A dramedy about a scientist caught between his home life and wife and a rambunctious political radical probably would have done numbers as a Hugh Grant movie in the 1990s, but it’s not the focal point here.

The female characters exist more to add texture to Oppenheimer’s interior struggles than to have their own stories. Unless you’ve read American Prometheus, the book that Nolan took inspiration from, you may forget which one is which: the wife and the mistress. They have the same haircut and flat contribution to the story.

It’s difficult to think of an instance where Nolan directed one of his female stars to success, which is not to say that he’s a chauvinist – it’s more annoying when male directors try to force feminist themes into their movies – but he just doesn’t seem interested. Some thought Anne Hathaway bucked that trend in Interstellar, but that feels less convincing an argument by the day.

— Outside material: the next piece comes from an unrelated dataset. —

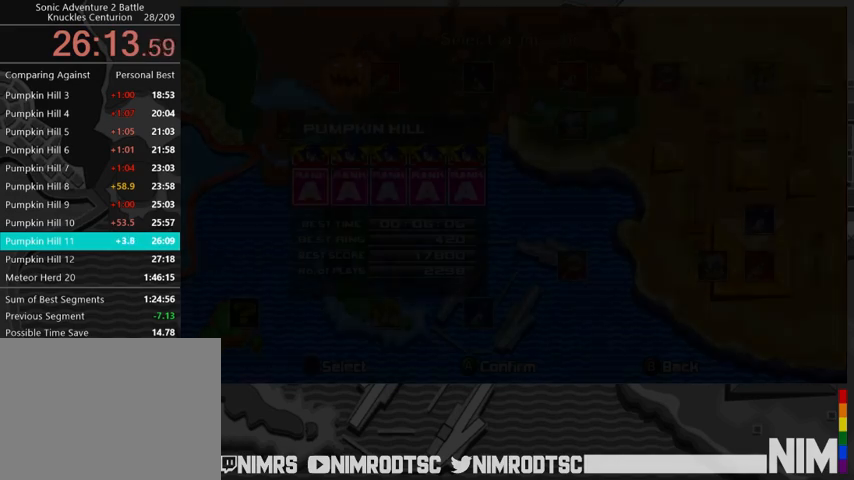
{"buttons": [], "left_stick": "center", "right_stick": "center", "button_events": [[33, "START", "up"], [133, "START", "down"], [200, "START", "up"], [300, "START", "down"], [367, "START", "up"]]}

Nolan is known for his virtuosity in many areas of filmmaking but writing female characters isn’t really one of them. He likes to shatter his male protagonist’s psyche like glass and then see if he can jigsaw the pieces back together, with his female leads usually being accessories to that. Nolan’s always under scrutiny, though, as one of the last directors in Hollywood who’s considered an artist and auteur. Just the other day, Nolan was being interrogated by pedants online who were angry that Matt Damon’s helmet in a promo for his upcoming adaptation of Homer’s The Odyssey is historically incorrect as it’s from the late Roman Republic and early Empire, not Bronze Age Greece.

Florence Pugh doesn’t seem to have an issue with the writing of her character, however. Whether this is the fork-tongued hissing of PR-oriented media training or her own opinion, she said in an interview with Collider that “working with Christopher Nolan was quite possibly one of the most thrilling experiences in a different way, partly because he works with professionals. He is a professional.”

It’s often hard to tell if an actor is promoting a movie or being honest, but Pugh has a reputation for the latter. She seemed genuinely enamoured with Nolan’s “dedication to the craft of filmmaking”. It’s high praise from an actor who rarely delivers it without due course.